Honors Thesis Writing Workshop (Pol S 398)
Friday, November 10, 2017
Your thesis proposal is due by 4:30 pm on Wednesday, December 13. Please send it to Professor Mayerfeld by email OR submit a hard copy in the main office of the Political Science Department, Gowen 101 (or both).
Your proposal should be 10-15 double-spaced pages, not counting your bibliography. Below I list the essential elements of your proposal. These instructions are the same as for your recently completed draft proposal. However, the version submitted by December 13 should be more detailed, polished, and complete than your draft proposal.
Your proposal should draw on the work you have done throughout the quarter, including in the final weeks. You should incorporate feedback from your advisors, from me, and from your fellow students.
At this stage of the process, proposal writing should start to merge with actual thesis writing. You can (and probably should) include in your proposal some of the text that will constitute the thesis itself. (But as noted before, this is not meant to discard the possibility that some of you may change or fundamentally rethink your thesis project after completing the proposal.)
Keep in mind that some elements of the proposal may be more complete than others. That is to be expected at this stage of the process. But please try to be as complete as possible.
Elements of the proposal.
Opening. This section should introduce readers to your project and grasp their interest. Present your question (or questions), followed by prominent answers others have offered, followed by the answer you intend to offer. (Or with the last two elements reversed.) Or present the problem or issue you’re addressing, followed by your main claim, which you will then contrast to competing claims others have offered. Please note there are different ways to organize your opening.
Theoretical engagement. In this section, you should situate your thesis in the relevant scholarly literature. What scholarly and theoretical debates will you engage? What are the contours of the debate? This section will require you to explain and summarize the key works or ideas you are engaging.

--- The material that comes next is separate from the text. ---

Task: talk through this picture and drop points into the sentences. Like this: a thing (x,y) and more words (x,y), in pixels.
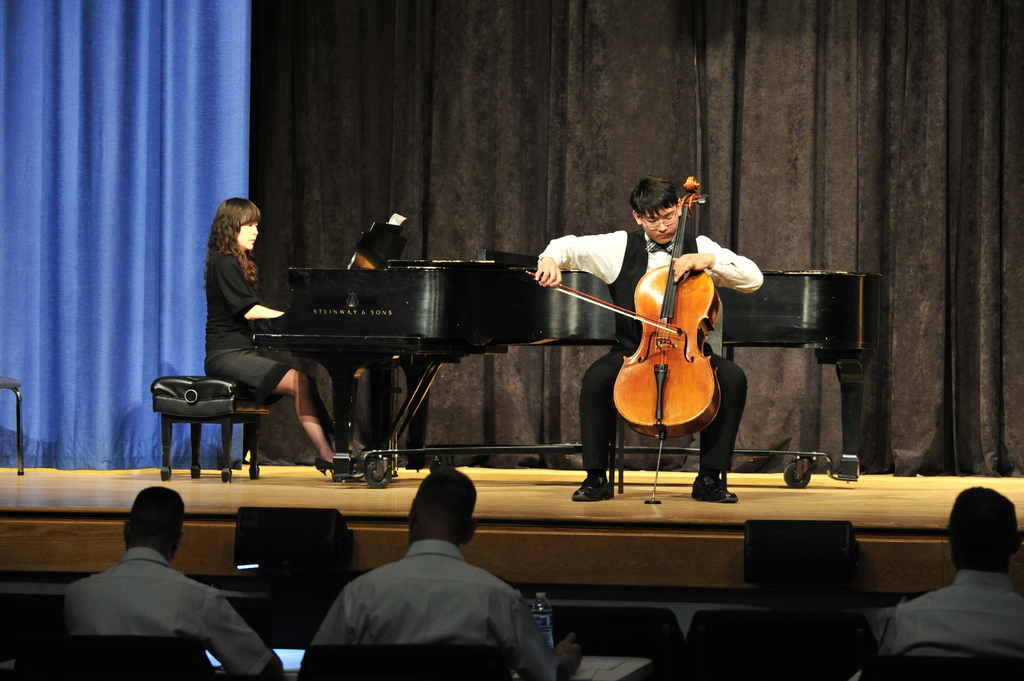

Discussion of methodology(ies). What kind of evidence will you use to build your argument? How will you obtain it? How will it help you address your question or build your argument? Depending on your research design, some of you will need to devote more space to a discussion of methodology than others.
**Depending on where you are in the research process, you may attempt to write the first three parts above is they were the opening pages of your thesis. As such, do not just describe what you are doing in insular segments, as if completing an assignment, but write the sections in the integrated format and style of a completed essay.
Outline of your thesis. Provide an organizational outline of your thesis. Identity the key parts or sections of your thesis. This should include a short paragraph for each section. Plotting the structure of your thesis will help you to imagine the whole and begin thinking about how the parts relate to that whole.
Timeline for completion of project. Identify a target date for completion of research and writing for each section. Please allow realistic amounts of time. You should aim to have a draft of the entire write-up by the seventh week of winter quarter (week of Feb 12), so that your supervisors can read and comment, and you can then revise the whole. That gives you about 10 weeks from the time you submit this prospectus to the time of finishing your first complete draft, and several weeks for final revisions. Please note that different authors and different projects will unfold in different ways and rates.
Preliminary bibliography. Identify key sources. Of course, this will not be a complete bibliography, but you should start growing your list.
General comments. You should continue moving full-steam ahead on your honors thesis, doing all the things necessary for this undertaking – reading, gathering sources, consulting with your advisor and other experts (including but not limited to UW faculty members), acquiring the necessary research techniques, note-taking, brainstorming alone and with others, formulating and reformulating your ideas, trying out arguments, etc. At some point (sooner than will feel natural) you will want to begin actually drafting parts of your thesis. Remember that you can always discard drafts. We learn from our mistakes as well as our successes. Writing the proposal is only a small part of your thesis work.
As with earlier drafts, please share your proposal with your advisor for their comments.